Over the last year, the Commission has been reviewing analyst practices and working closely with the NASD and NYSE and in their efforts to strengthen the ethical standards and rules for analysts. Last summer, Commission staff conducted on-site examinations of full-service broker-dealers that focused on analysts' financial interests in the companies they cover, analyst reporting structures and compensation arrangements. Last July, Commission staff issued an "investor alert" highlighting the numerous biases that may affect analyst recommendations.

In addition, the Commission has worked closely with members of Congress on their concerns about the objectivity and independence of research analysis, specifically participating in hearings last summer before the House Financial Services Committee and its Subcommittee on Capital Markets, led by full Committee Chair Michael Oxley and the Subcommittee's Chair Richard Baker.

On Feb. 7, the proposed NYSE and NASD rules were announced with bipartisan support from members of the House Financial Services Committee.

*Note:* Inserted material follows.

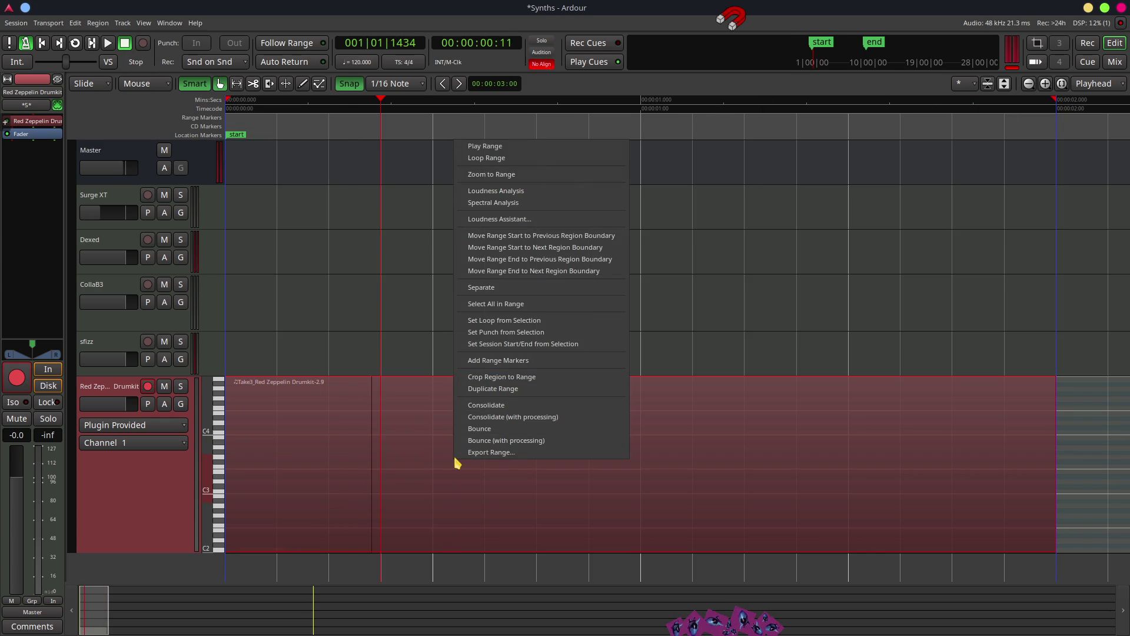
left_click(539, 406)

Significant elements of the rules proposed by the NYSE and NASD include the following:

  • Structural reforms to increase analysts' independence, such as a prohibition on investment banking departments supervising analysts or approving research reports;
  • A prohibition on tying analyst compensation to specific investment banking transactions;
  • A prohibition on offering favorable research to induce firm business;
  • Increased disclosures of conflicts of interest in research reports and public appearances, such as business relationships with or ownership interests in the subject company;
  • Disclosure in research reports of data concerning a firm's ratings, such as the percentage of ratings issued in each of the "buy," "hold," and "sell" categories, and a price chart comparing the rated security's closing prices and the firm's rating or price target over time; and
  • Restrictions on personal trading by analysts in securities of companies followed by the analyst.